Und natürlich sind Bankzentralen, Geheimdienste und Kartelle aufs Engste
miteinander verbunden. Sie funktionieren kapitalrational, mörderisch,
kriegstreibend. Diese Logiken wären ins Zentrum der Debatte zu stellen, anhand
der konkreten Dynamik des Staatsterrorismus und der an paramilitärische
Warlordsformationen erinnernden Kartelle in vielen Ländern z.B. Lateinamerikas
und der Karibik.
 |
| Bank, Kartell - what's the difference? |
Ein interessanter Umstand anlässlich der Abwicklung der HSBC-„Affaire“ ist,
dass die prinzipielle Straffreiheit für
global players, wie sie die
Serienverfertigung von DPAs darstellt, auf soviel Unmut stösst, dass sie an
Pressekonferenzen des Justizministeriums oder in der „New York Times“ geäussert
wird. Ob dies am
business as usual etwas ändern wird, ob ein
verfeinertes Management für derartige „delikate“ Bereiche eingeführt werden
muss, ist offen.
PS 1:
Zur Gründungsgeschichte von HSBC bringt
Wikileaks
einen Hinweis auf den ersten Opiumkrieg des britischen Empire gegen China:
„Nachdem
die Briten Hongkong im Gefolge des Ersten Opiumkriegs als Kolonie etabliert
hatten, verspürten lokale Händler [gemeint des Empire] das Bedürfnis, nach
einer Bank, um den wachsenden Handel zwischen China und Europa (zu dessen Waren
auch das Opium zählte) zu finanzieren. Sie gründeten die Hongkong and Shanghai
Banking Corporation (1865).“ Anlass für die beiden als Opiumkriege bekannt
gewordenen britischen Kolonialisierungsoffensiven gegen China war das Vorgehen
der dortigen Behörden gegen die aus Europa eingeschleppte „Mode“, Opium mit
Tabak zu konsumieren. Der Freihandel ging vor:
Aufgrund der Massenimporte von Seide und Tee bedurfte die britische
Handelsbilanz dringend der Defizitneutralisierung durch den von der East Indian
Company kontrollierten Handel von Opium nach China. Ein Angestellter der
Company hatte früher schon ein Standardwerk für den Freihandel geschrieben:
„Der Reichtum der Nationen“. Er hiess Adam Smith.

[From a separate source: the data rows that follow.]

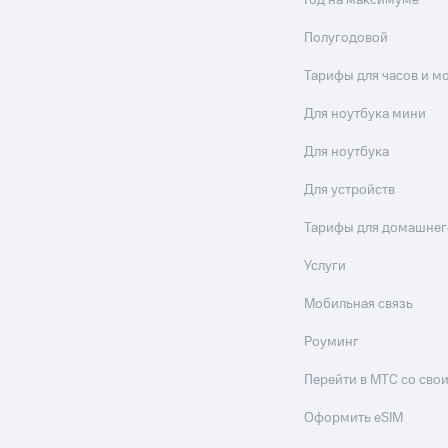
Год на максимуме
Полугодовой
Тарифы для часов и м
Для ноутбука мини
Для ноутбука
Для устройств
Тарифы для домашнег
Услуги
Мобильная связь
Роуминг
Перейти в МТС со св
Оформить eSIM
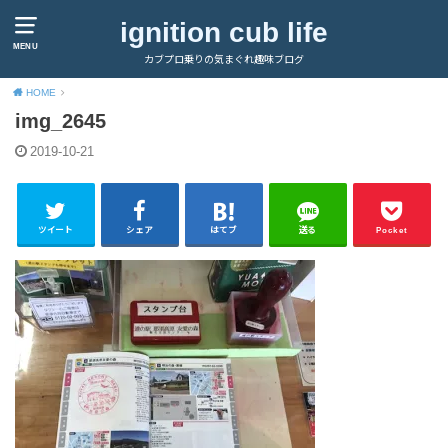
ignition cub life
MENU
カブプロ乗りの気まぐれ趣味ブログ
HOME
img_2645
2019-10-21
ツイート
シェア
はてブ
送る
Pocket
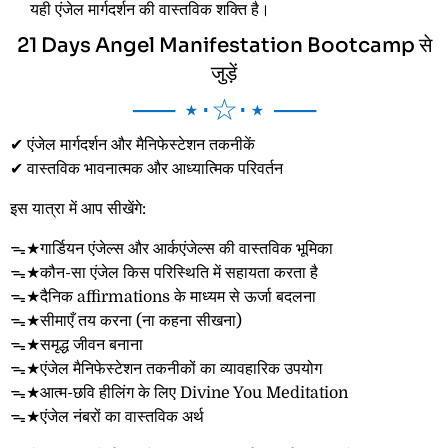
यही एंजेल मार्गदर्शन की वास्तविक शक्ति है।
21 Days Angel Manifestation Bootcamp से
जुड़ें
── ⋆⋅☆⋅⋆ ──
✔ एंजेल मार्गदर्शन और मैनिफेस्टेशन तकनीकें
✔ वास्तविक भावनात्मक और आध्यात्मिक परिवर्तन
इस यात्रा में आप सीखेंगे:
ᯓ★गार्डियन एंजेल्स और आर्कएंजेल्स की वास्तविक भूमिका
ᯓ★कौन-सा एंजेल किस परिस्थिति में सहायता करता है
ᯓ★दैनिक affirmations के माध्यम से ऊर्जा बदलना
ᯓ★सीमाएँ तय करना (ना कहना सीखना)
ᯓ★समृद्ध जीवन बनाना
ᯓ★एंजेल मैनिफेस्टेशन तकनीकों का व्यावहारिक उपयोग
ᯓ★आत्म-छवि हीलिंग के लिए Divine You Meditation
ᯓ★एंजेल नंबरों का वास्तविक अर्थ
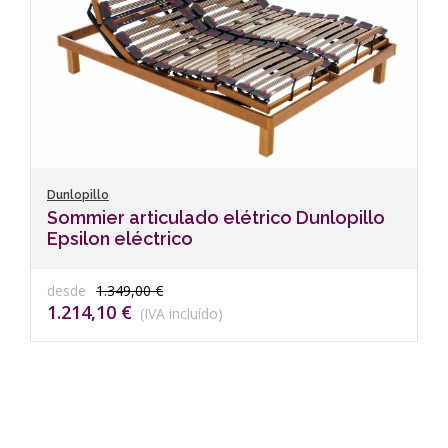
Dunlopillo
Sommier articulado elétrico Dunlopillo
Epsilon eléctrico
desde
1.349,00 €
1.214,10 €
(IVA incluído)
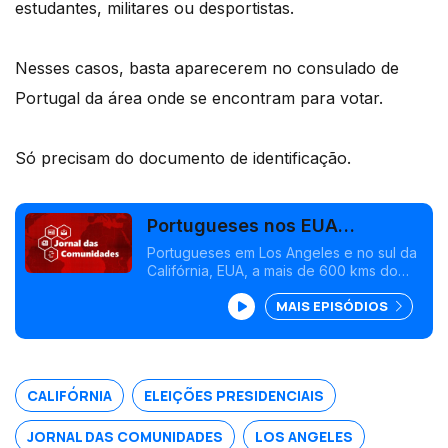
estudantes, militares ou desportistas.
Nesses casos, basta aparecerem no consulado de
Portugal da área onde se encontram para votar.
Só precisam do documento de identificação.
Portugueses nos EUA
procuram alternativas para
Portugueses em Los Angeles e no sul da
Califórnia, EUA, a mais de 600 kms do
votarem
consulado de São Francisco, onde
MAIS EPISÓDIOS
votam. Procuram formas de fazer a
viagem e fazem contas. Professor Diniz
Borges homenageado na Califórnia.
CALIFÓRNIA
ELEIÇÕES PRESIDENCIAIS
JORNAL DAS COMUNIDADES
LOS ANGELES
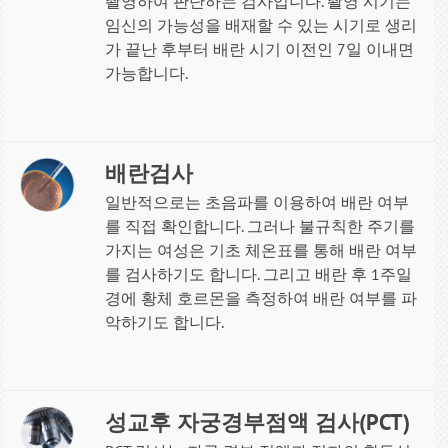
촬영하여 판단하는 검사입니다. 촬영 시기는
임신의 가능성을 배재할 수 있는 시기로 생리
가 끝난 후부터 배란 시기 이전인 7일 이내면
가능합니다
.
배란검사
일반적으로는 초음파를 이용하여 배란 여부
를 직접 확인합니다. 그러나 불규칙한 주기를
가지는 여성은 기초 체온표를 통해 배란 여부
를 검사하기도 합니다. 그리고 배란 후 1주일
경에 황체 호르몬을 측정하여 배란 여부를 파
악하기도 합니다
.
성교후 자궁경부점액 검사(PCT)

So wie die HSCB als Bank für den
Opiumhandel der East Indian Company fungierte, so dürfte sie bis heute der
wirtschaftsheoretischen Fundierung auch des Drogenfreihandels verpflichtet
sein.
PS 2:
Der CEO der HSBC von 2003 bis 2006 hiess Stephen Green. Danach war er
VR-Präsident. Heute ist er Handelsminister der Regierung Cameron.
Korrektur-Nachtrag:
Das Justizministerium hat, anders als oben dargelegt, in seinem DPA eine Gesamtsumme der elektronischen Geldüberweisungen ohne Kontrollmechanismen der HSBC angegeben. Im Statement
of Facts, dem Anhang A des ansonsten nicht ins Netz gestellten PDA, gibt HSBC Folgendes zu: „Unterlassung, über $200 Billionen elektronischer Überweisungen von
2006 bis 2009, adäquat zu kontrollieren“ (S. 4).